Patagonia also benefits from a more favorable position in this moment. Where Gore-Tex draws most of the scrutiny as the embodiment of fluorinated technical apparel, the California brand is more often associated with getting ahead of the transition—even though it, too, relied on PFAS for years.
This industrial shift has an important consequence: it makes technical tradeoffs that long stayed in the background much more visible. Gore-Tex itself says that its PFAS-free water-repellent finishes require more frequent care. In its FAQ, the brand explains that these finishes are generally less resistant to oils, need regular maintenance to work at their best, and that when the outer fabric’s water repellency stops doing its job, the garment remains waterproof but may become less comfortable to wear.
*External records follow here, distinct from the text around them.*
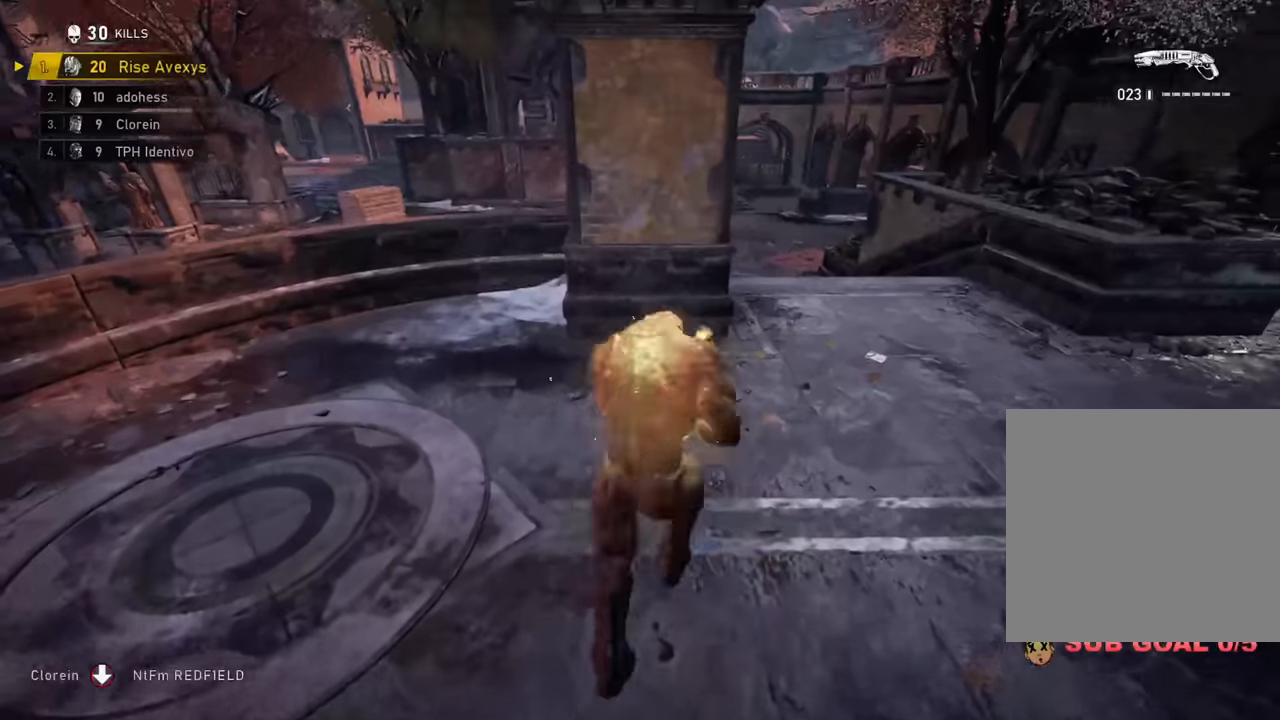
{"buttons": [], "left_stick": "down-right", "right_stick": "right", "events": [[33, "A", "up"], [350, "left_stick", "down"], [350, "right_stick", "right"], [467, "left_stick", "down-right"]]}
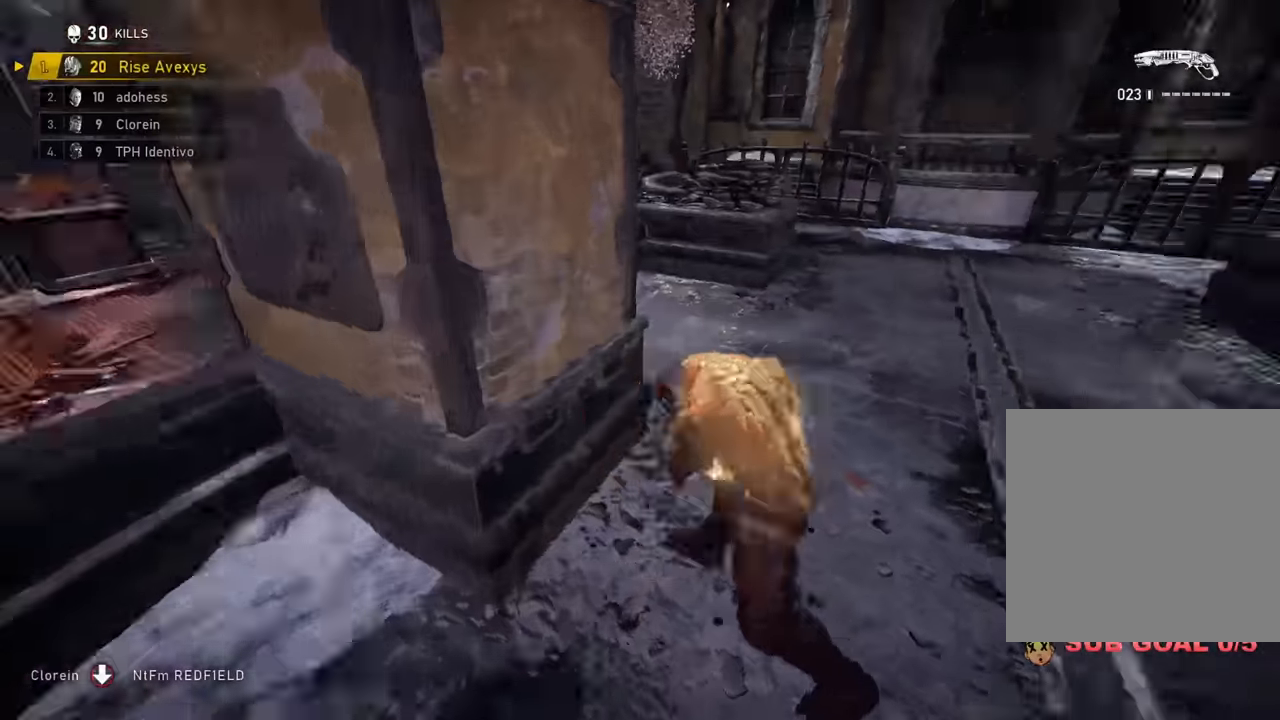
{"buttons": [], "left_stick": "up-left", "right_stick": "right", "events": [[117, "left_stick", "up-right"], [150, "L1", "down"], [201, "A", "down"], [267, "A", "up"], [284, "right_stick", "center"], [301, "left_stick", "up"], [317, "L1", "up"], [484, "right_stick", "right"], [501, "left_stick", "up-left"]]}
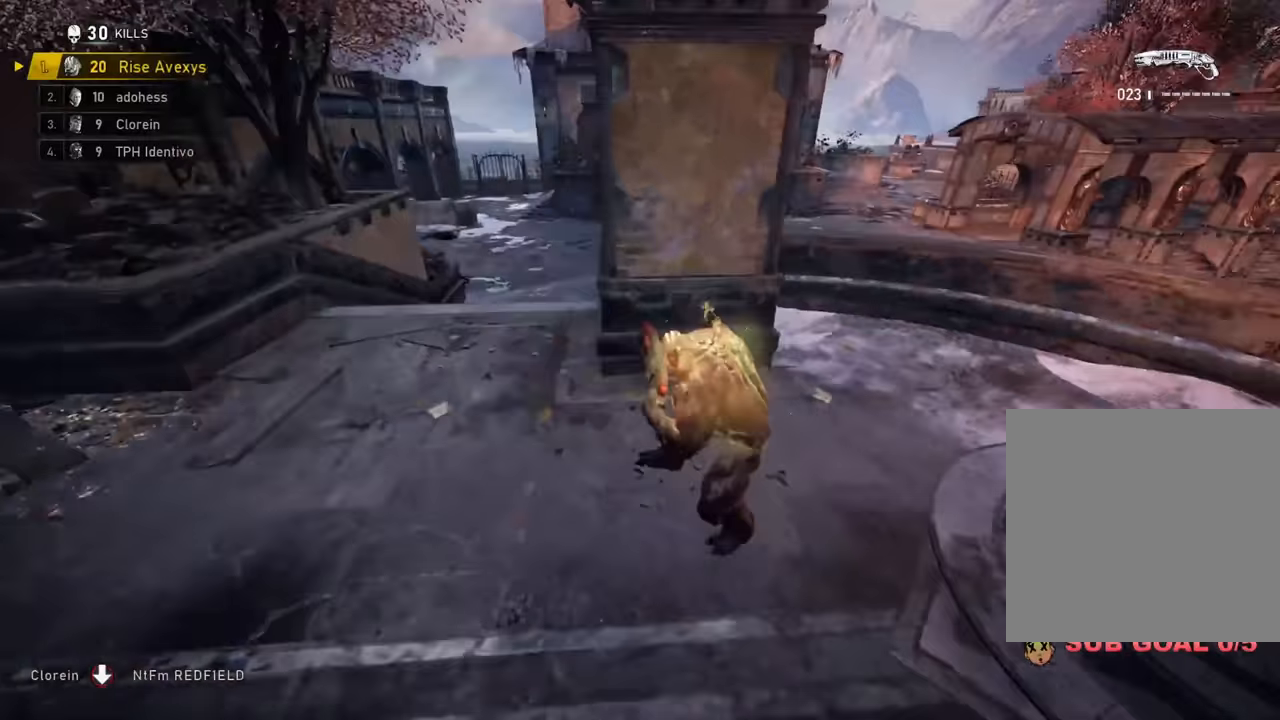
{"buttons": ["L1"], "left_stick": "up-right", "right_stick": "center", "events": [[33, "right_stick", "center"], [167, "A", "down"], [283, "left_stick", "up-right"], [334, "A", "up"], [350, "right_stick", "left"], [384, "L1", "down"], [484, "right_stick", "center"]]}
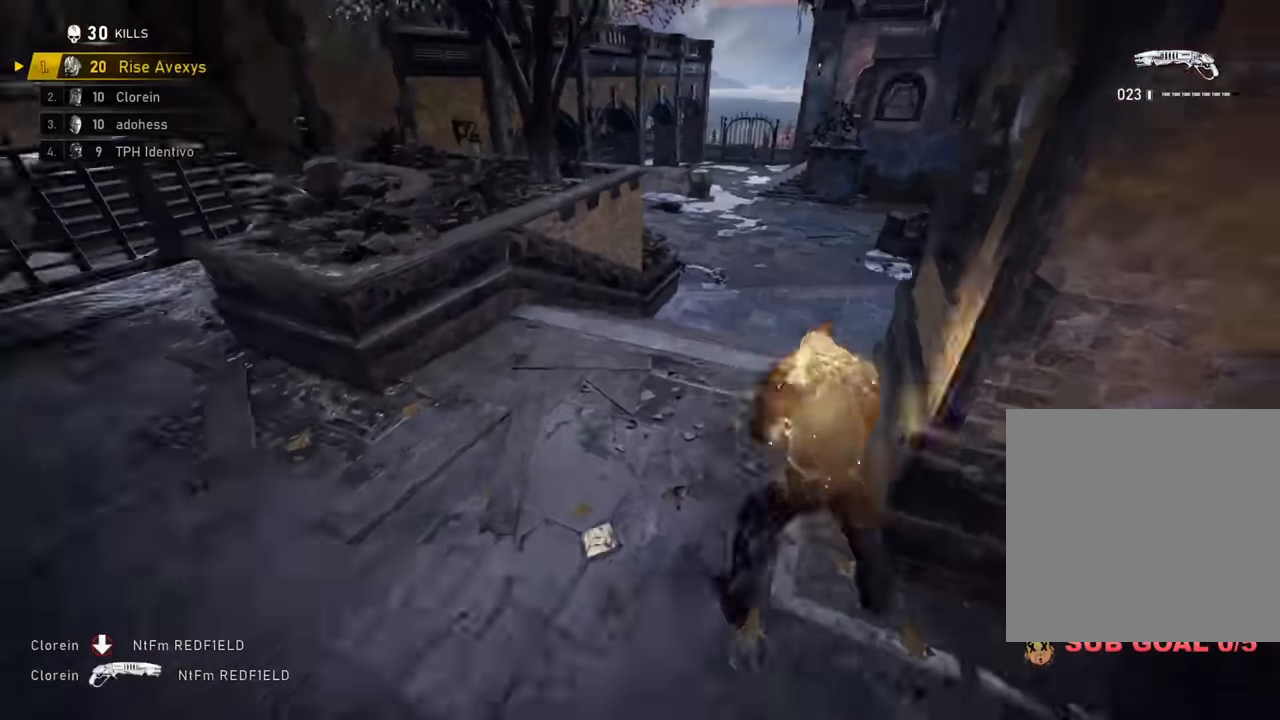
{"buttons": [], "left_stick": "up-right", "right_stick": "right", "events": [[34, "L1", "up"], [34, "left_stick", "up-left"], [100, "A", "down"], [134, "A", "up"], [150, "left_stick", "right"], [217, "A", "down"], [251, "left_stick", "up-left"], [267, "A", "up"], [367, "A", "down"], [417, "A", "up"], [417, "left_stick", "up-right"], [434, "right_stick", "right"]]}
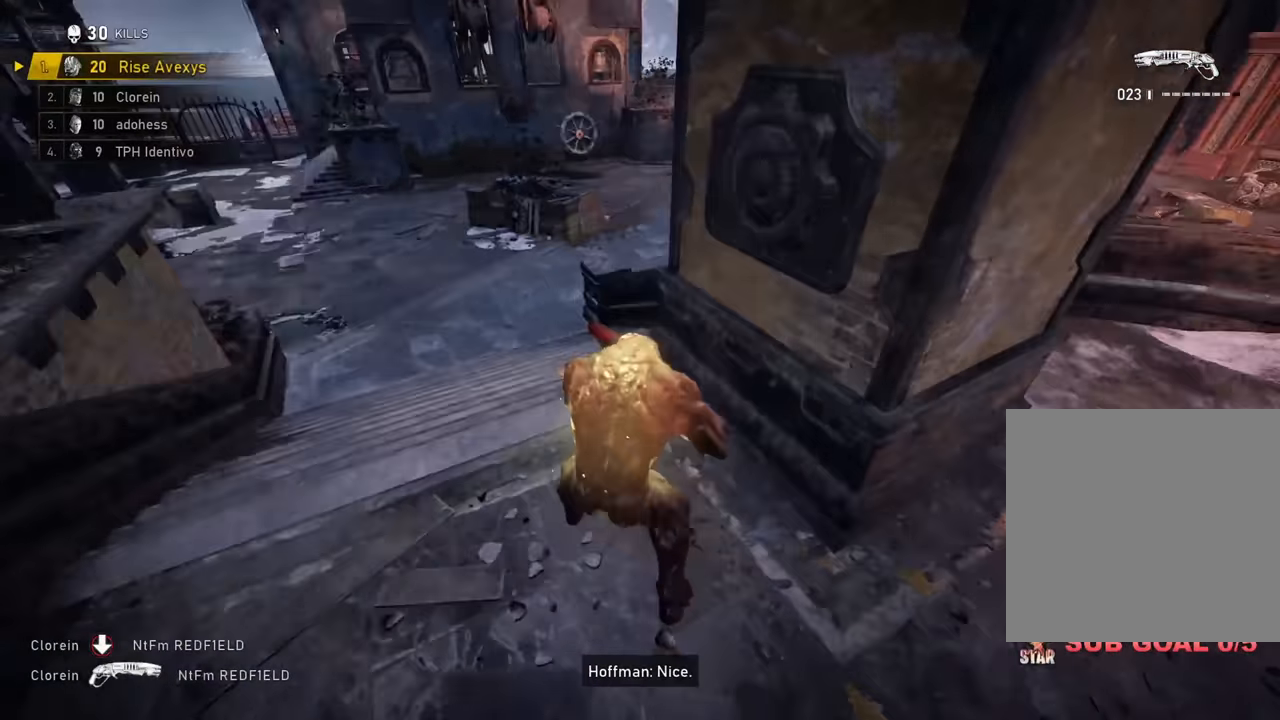
{"buttons": ["A"], "left_stick": "up", "right_stick": "right", "events": [[100, "left_stick", "down"], [167, "right_stick", "center"], [217, "left_stick", "up-right"], [250, "A", "down"], [300, "A", "up"], [400, "A", "down"], [400, "left_stick", "up"], [450, "right_stick", "right"]]}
The recommendation is straightforward: wash it, dry it, reactivate it with heat, and, if needed, reapply a waterproofing treatment.
In other words, moving away from PFAS is not just an invisible swap of molecules from the end user’s point of view. It also changes the user’s relationship with the product. Technical apparel is still being sold as waterproof, breathable, and durable, but its performance now depends more on upkeep, on preserving surface water repellency, and on a more explicit acceptance of use-related constraints. Gore-Tex says as much itself: without an effective surface treatment, the membrane still keeps water out, but the outer fabric can wet out, leaving the garment colder and less comfortable.
A New Phase for the Outdoor Industry
For outdoor brands, this opens a new communication challenge. For years, the pitch around technical performance could stay pretty simple: a high-performing membrane, a promise of waterproof protection, a reputation for reliability. The transition away from PFAS now forces brands to talk about more complex materials, more carefully worded formulations, and products whose performance can be more conditional. Patagonia stresses the time and resources it invested to maintain performance while removing intentionally added PFAS. Gore-Tex, for its part, highlights a lighter, thinner membrane with a lower carbon footprint, while also acknowledging that non-fluorinated water-repellent finishes require more maintenance.
So this is not a story of industrial absolution, and it is not just a matter of changing the vocabulary. The real question is more concrete: how good is the proposed tradeoff over time? How will brands actually inform customers about the limits of PFAS-free water repellency? And how far will consumers accept a less automatic, more demanding kind of technical performance in exchange for reduced chemical impact? Right now, those questions matter at least as much as the headline announcement that PFAS are being phased out of consumer textiles.
At bottom, the PFAS moment is not just about the end of a chemistry whose health and environmental costs are becoming impossible to ignore. It is also about the outdoor industry entering a less comfortable era—one in which performance has to be renegotiated, exceptions have to be justified, and tradeoffs have to be made visible. For a sector that spent years selling the idea of protection with almost no downside, that is a major shift.